# Samba AD on FreeBSD



## 6502 (May 6, 2019)

Hello. I know my question is more for Samba forum and for that reason post it in Off-Topic. I need Samba file server for small network with Windows 7/10 clients. Current HP server is working with Windows Server 2003 which is domain controller. The clients are only 6-7 PCs but it is easier to use Active Directory for centralized domain users, control of file shares and disk quotas. The hardware will be replaced with HP DL360e Gen8 and the planned OS is FreeBSD (the plan is to run web/mail server on the same hardware). Configuration of Samba with AD is not easy like AD on Windows Server and I am not sure whether a better choice is to use Samba without AD. The main reason to add AD is to allow user password change from Windows UI (press Ctrl-Alt-Del and choose "change password"). The alternative is to instruct the users how to use PuTTY console and run `passwd`. I read something strange (for me) in Samba Wiki - "Samba team does not recommend using a DC as a file server for the following reasons...". For 15+ years I have used Windows Server (OS) as domain controller and file server and I think it is normal solution to work on the same system. The arguments listed in Samba Wiki do not sound convincing - future upgrades of OS and Samba can be made in the same time and shared user files can be stored on separate partition and kept unchanged. The question is what you think about this separation between AD and file server or the idea for Samba with AD? Maybe the assumption is for Samba on Linux (e.g. Ubuntu with its regular and unstable updates). Some years ago I have discovered a site with ready for use VM disk images for many OS-es (Linux mainly) but don't remember the name of site. It will be good if I can find pre-installed VM image with FreeBSD + Samba AD to do some experiments and decide what to do with my installation. Unfortunately most examples in Internet for Samba installation and configuration are for older versions or very sketchy.


----------



## zirias@ (May 6, 2019)

I think the ACL issue might be more relevant than update considerations.
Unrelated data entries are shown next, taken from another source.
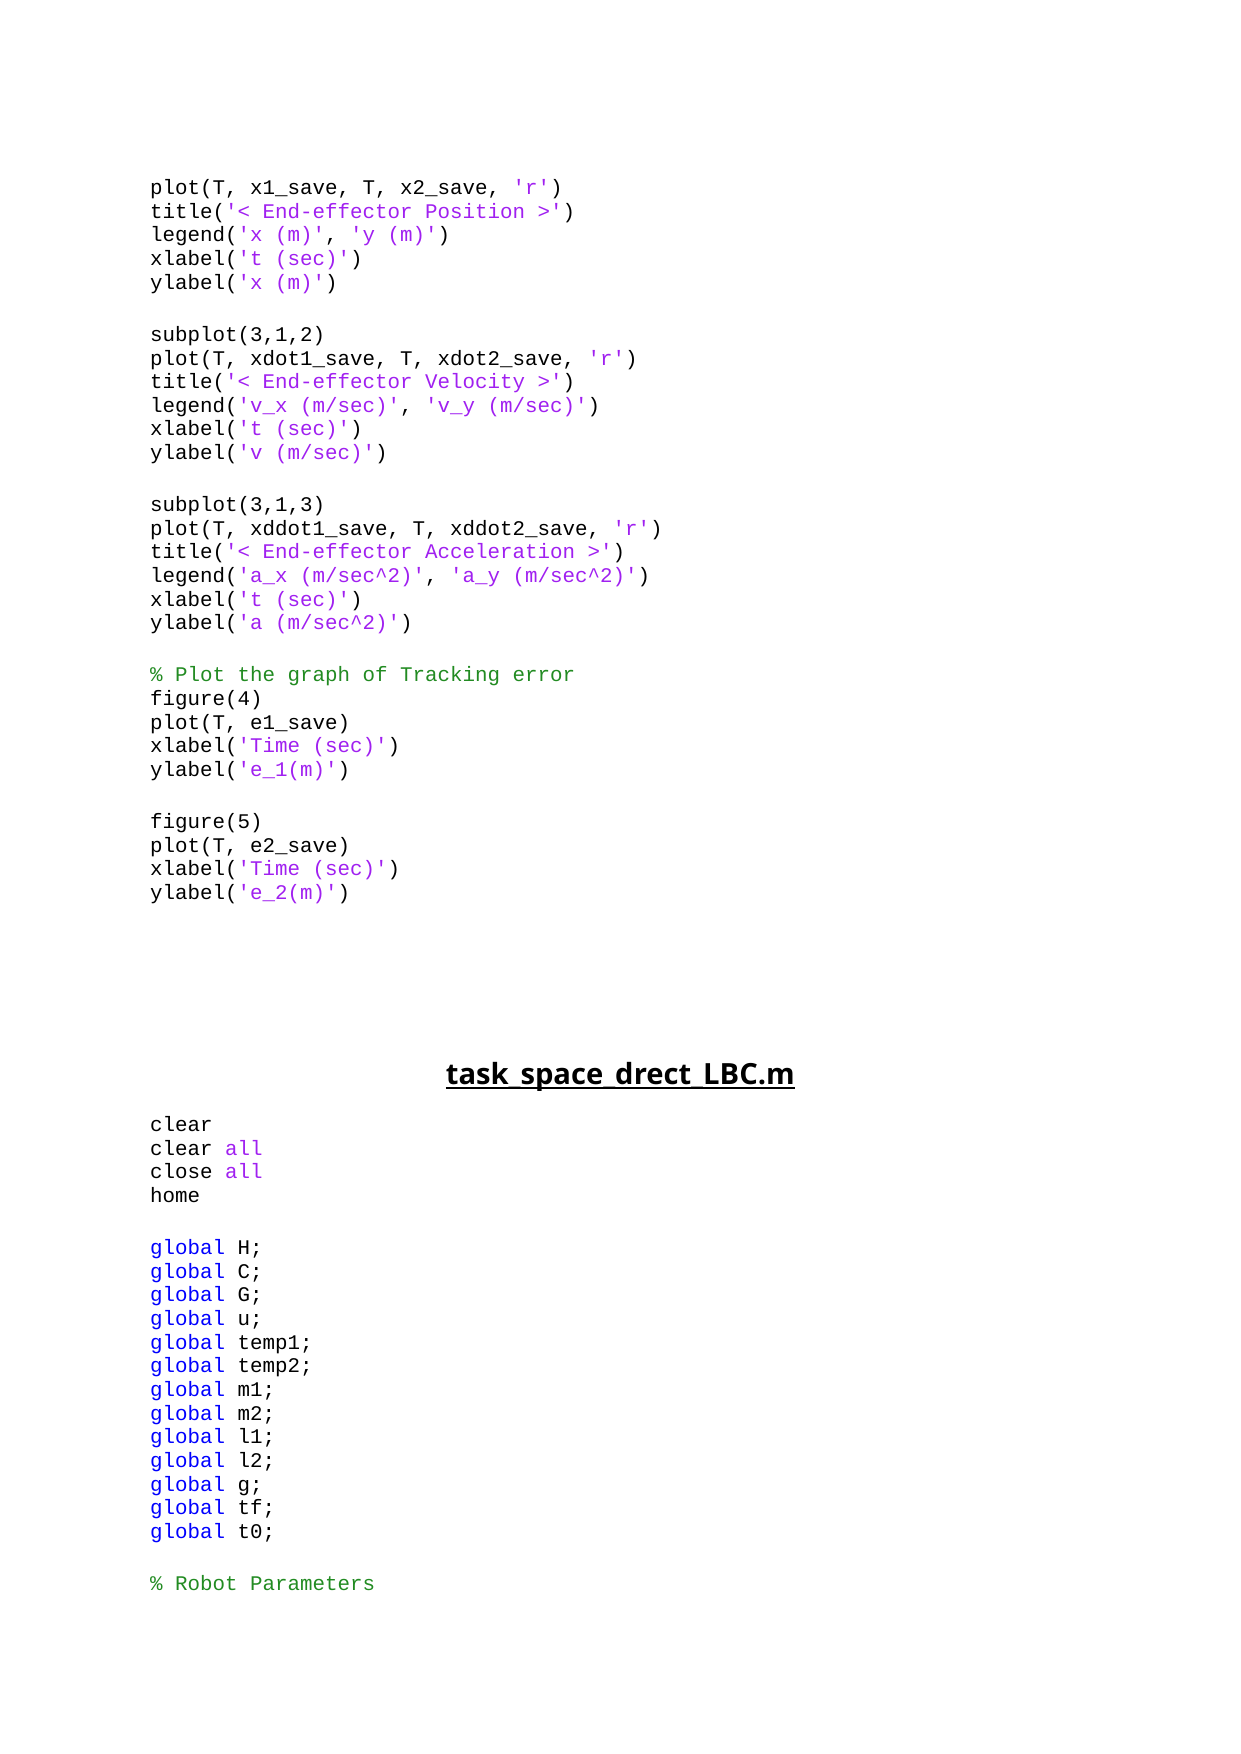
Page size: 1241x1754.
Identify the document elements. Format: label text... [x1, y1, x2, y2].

text global g; [150, 1473, 1090, 1497]
text title('< End-effector Acceleration >') [150, 541, 1090, 565]
text legend('x (m)', 'y (m)') [150, 224, 1090, 248]
text xlabel('t (sec)') [150, 589, 1090, 612]
text global l2; [150, 1450, 1090, 1473]
text global C; [150, 1261, 1090, 1284]
text xlabel('t (sec)') [150, 418, 1090, 442]
text global m1; [150, 1379, 1090, 1403]
text ylabel('v (m/sec)') [150, 442, 1090, 466]
text global G; [150, 1284, 1090, 1308]
text global tf; [150, 1497, 1090, 1521]
text plot(T, x1_save, T, x2_save, 'r') [150, 177, 1090, 201]
text % Robot Parameters [150, 1573, 1090, 1597]
text xlabel('t (sec)') [150, 248, 1090, 272]
text subplot(3,1,2) [150, 324, 1090, 347]
text clear all [150, 1138, 1090, 1161]
text ylabel('a (m/sec^2)') [150, 612, 1090, 636]
text legend('v_x (m/sec)', 'v_y (m/sec)') [150, 395, 1090, 418]
text close all [150, 1161, 1090, 1185]
text ylabel('e_1(m)') [150, 759, 1090, 783]
text plot(T, xdot1_save, T, xdot2_save, 'r') [150, 347, 1090, 371]
text plot(T, xddot1_save, T, xddot2_save, 'r') [150, 518, 1090, 541]
text figure(5) [150, 811, 1090, 835]
text figure(4) [150, 688, 1090, 712]
text xlabel('Time (sec)') [150, 735, 1090, 759]
text plot(T, e2_save) [150, 835, 1090, 858]
text global u; [150, 1308, 1090, 1332]
text title('< End-effector Velocity >') [150, 371, 1090, 395]
text title('< End-effector Position >') [150, 201, 1090, 224]
text % Plot the graph of Tracking error [150, 664, 1090, 688]
text ylabel('e_2(m)') [150, 882, 1090, 906]
text global m2; [150, 1403, 1090, 1426]
text legend('a_x (m/sec^2)', 'a_y (m/sec^2)') [150, 565, 1090, 589]
text global H; [150, 1237, 1090, 1261]
text ylabel('x (m)') [150, 272, 1090, 295]
text global temp1; [150, 1332, 1090, 1355]
text xlabel('Time (sec)') [150, 858, 1090, 882]
text global temp2; [150, 1355, 1090, 1379]
text home [150, 1185, 1090, 1209]
text global t0; [150, 1521, 1090, 1544]
text plot(T, e1_save) [150, 712, 1090, 735]
text task_space_drect_LBC.m [150, 1053, 1090, 1093]
text global l1; [150, 1426, 1090, 1450]
text subplot(3,1,3) [150, 494, 1090, 518]
text clear [150, 1114, 1090, 1138]
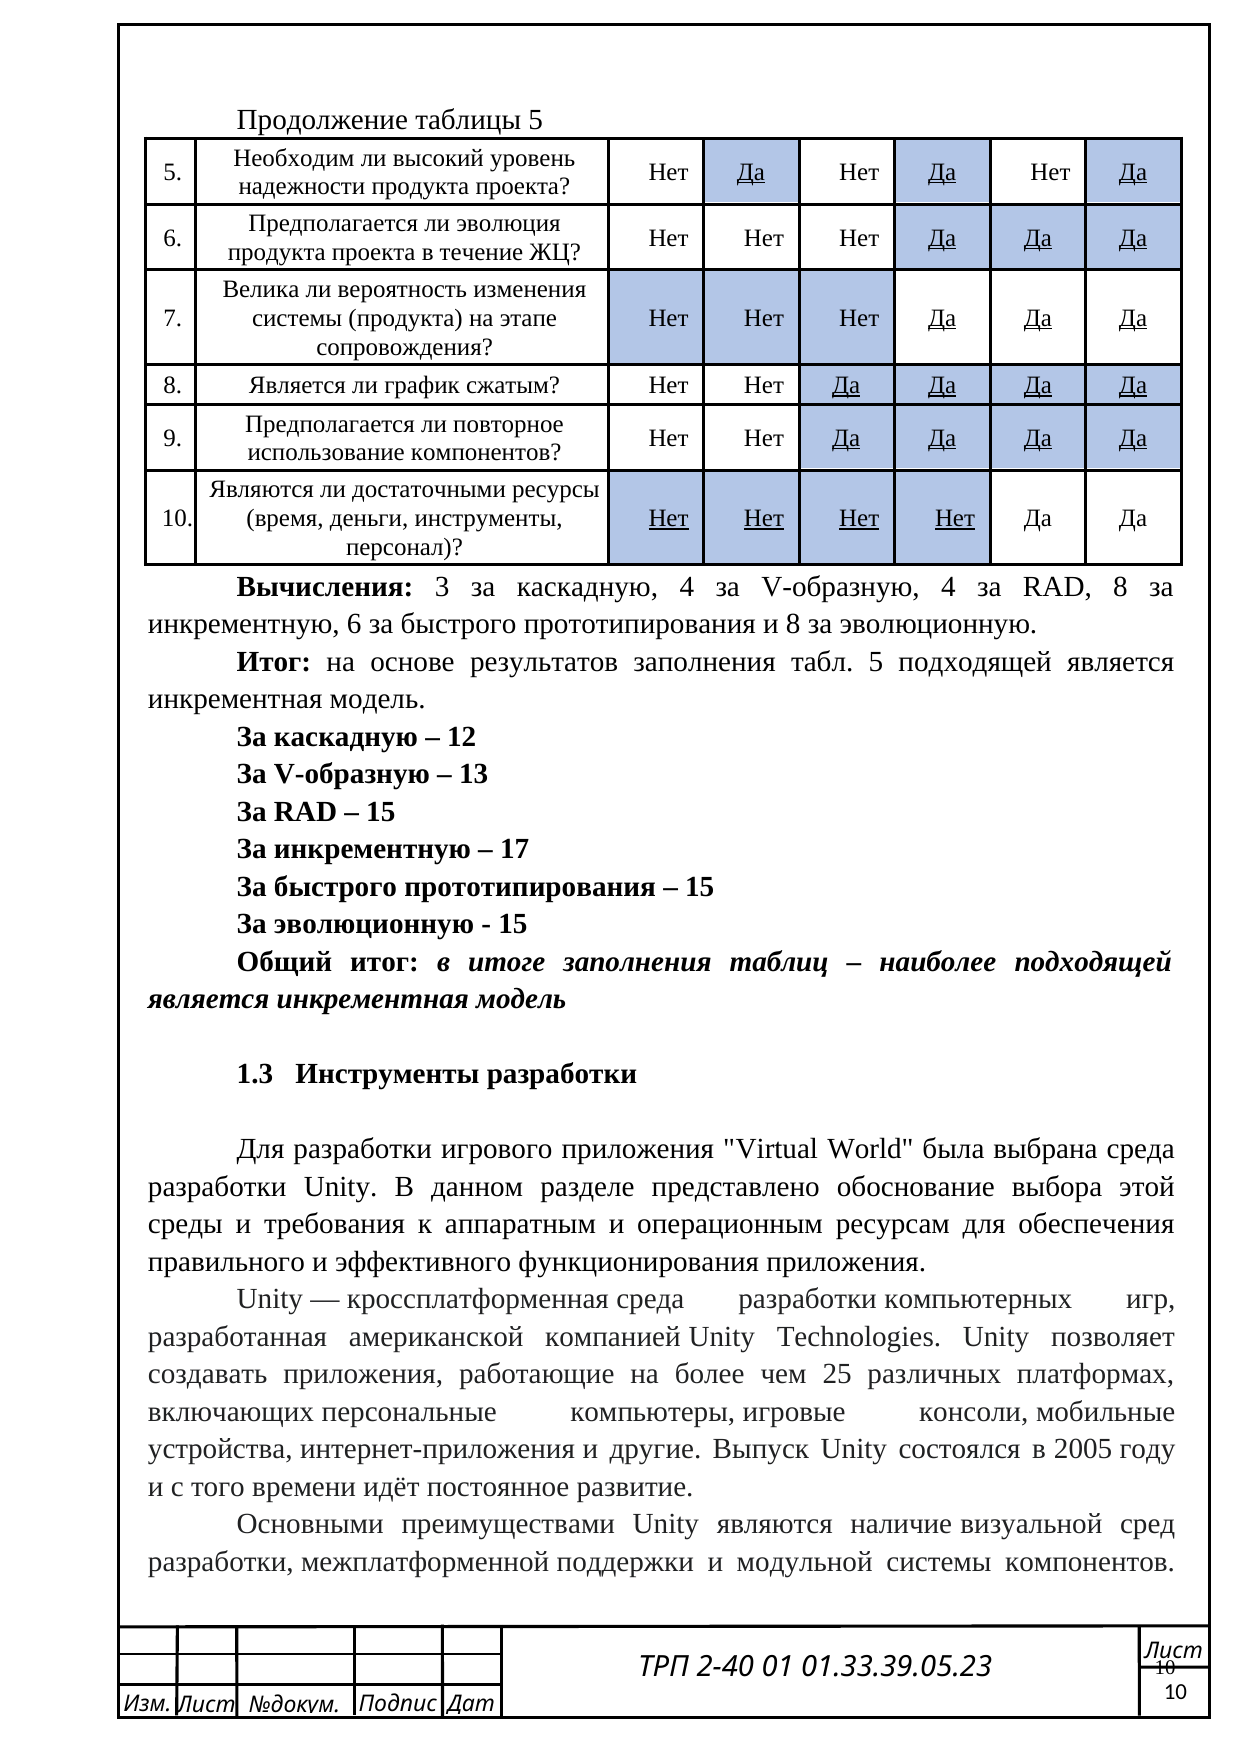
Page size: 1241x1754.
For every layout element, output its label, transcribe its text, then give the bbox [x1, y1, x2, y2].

table_cell 8. [147, 366, 194, 403]
table_cell Да [1087, 366, 1180, 403]
table_cell Да [992, 472, 1084, 563]
list За быстрого прототипирования – 15 [148, 866, 1175, 904]
list За каскадную – 12 [148, 716, 1175, 754]
table_cell Да [992, 366, 1084, 403]
table_cell Да [992, 271, 1084, 363]
table_cell Да [896, 206, 989, 268]
list За RAD – 15 [148, 791, 1175, 829]
table_cell Да [1087, 271, 1180, 363]
table_cell 9. [147, 406, 194, 468]
table_cell Нет [610, 366, 702, 403]
subtitle Инструменты разработки [148, 1054, 1181, 1091]
table_cell Нет [801, 472, 893, 563]
table_cell Нет [610, 406, 702, 468]
list За инкрементную – 17 [148, 829, 1175, 866]
table_header Да [896, 140, 989, 202]
list За V-образную – 13 [148, 754, 1175, 791]
table_cell Да [992, 206, 1084, 268]
table_header Необходим ли высокий уровень надежности продукта проекта? [197, 140, 607, 202]
table_cell Да [896, 271, 989, 363]
table_cell 10. [147, 472, 194, 563]
table_cell Нет [610, 271, 702, 363]
table_cell Нет [705, 206, 798, 268]
table_cell Да [1087, 472, 1180, 563]
table_cell 6. [147, 206, 194, 268]
table_cell Является ли график сжатым? [197, 366, 607, 403]
table_cell Нет [705, 406, 798, 468]
table_cell Предполагается ли эволюция продукта проекта в течение ЖЦ? [197, 206, 607, 268]
table_cell Нет [801, 271, 893, 363]
table_header Нет [992, 140, 1084, 202]
table_cell Да [1087, 206, 1180, 268]
list Общий итог: в итоге заполнения таблиц – наиболее подходящей является инкрементная модель [148, 941, 1175, 1016]
table_cell Да [992, 406, 1084, 468]
table_header Нет [801, 140, 893, 202]
table_header Нет [610, 140, 702, 202]
list Для разработки игрового приложения "Virtual World" была выбрана среда разработки Unity. В данном разделе представлено обоснование выбора этой среды и требования к аппаратным и операционным ресурсам для обеспечения правильного и эффективного функционирования приложения. [148, 1129, 1175, 1279]
table_cell Нет [610, 472, 702, 563]
table_cell Нет [705, 472, 798, 563]
table_cell Да [1087, 406, 1180, 468]
table_cell Да [896, 406, 989, 468]
table_cell Являются ли достаточными ресурсы (время, деньги, инструменты, персонал)? [197, 472, 607, 563]
list За эволюционную - 15 [148, 904, 1175, 941]
table_cell Нет [610, 206, 702, 268]
table_cell Да [896, 366, 989, 403]
table_cell Нет [801, 206, 893, 268]
table_cell Да [801, 406, 893, 468]
text Unity — кроссплатформенная среда разработки компьютерных игр, разработанная американской компанией Unity Technologies. Unity позволяет создавать приложения, работающие на более чем 25 различных платформах, включающих персональные компьютеры, игровые консоли, мобильные устройства, интернет-приложения и другие. Выпуск Unity состоялся в 2005 году и с того времени идёт постоянное развитие. [148, 1279, 1175, 1504]
table_header Да [1087, 140, 1180, 202]
list Итог: на основе результатов заполнения табл. 5 подходящей является инкрементная модель. [148, 641, 1175, 716]
table_cell Предполагается ли повторное использование компонентов? [197, 406, 607, 468]
table_cell 7. [147, 271, 194, 363]
text Продолжение таблицы 5 [148, 99, 1175, 137]
table_cell Да [801, 366, 893, 403]
list Вычисления: 3 за каскадную, 4 за V-образную, 4 за RAD, 8 за инкрементную, 6 за быстрого прототипирования и 8 за эволюционную. [148, 566, 1175, 641]
table_cell Нет [705, 271, 798, 363]
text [148, 1504, 1175, 1579]
table_cell Велика ли вероятность изменения системы (продукта) на этапе сопровождения? [197, 271, 607, 363]
table_cell Нет [705, 366, 798, 403]
table_header 5. [147, 140, 194, 202]
table_cell Нет [896, 472, 989, 563]
table_header Да [705, 140, 798, 202]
Personally, I solved it with jails using vnet. One jail runs Samba as a DC, the other as a domain member providing the file shares.

I remember running into problems with ZFS acls and the sysvol of the DC. I finally got it working without creating a UFS image just to host the sysvol (like recommended in several places), but I don't remember the details .. maybe it works much better now with newer versions of the samba port.


----------



## tommiie (May 6, 2019)

That might be worth writing down in a tutorial.


----------



## _max_ (Apr 3, 2021)

Zirias said:


> I think the ACL issue might be more relevant than update considerations.
> 
> Personally, I solved it with jails using vnet. One jail runs Samba as a DC, the other as a domain member providing the file shares.
> 
> I remember running into problems with ZFS acls and the sysvol of the DC. I finally got it working without creating a UFS image just to host the sysvol (like recommended in several places), but I don't remember the details .. maybe it works much better now with newer versions of the samba port.


Sorry for warming up an old thread. But me, and I guess some others, would be interested in your zfs settings and the smb4.conf of your samba ad dc jail.


----------



## zirias@ (Apr 3, 2021)

This is very long ago and I honestly don't remember. The only thing I have left in /usr/local/etc/smb4.conf that _isn't_ standard domain controller setup is `vfs objects = zfsacl` in `[netlogon]` ad `[sysvol]`, and I'm unsure this would still be required. Newer samba versions played fine since with my existing domain, and I don't want to test re-provisioning it from scratch…


----------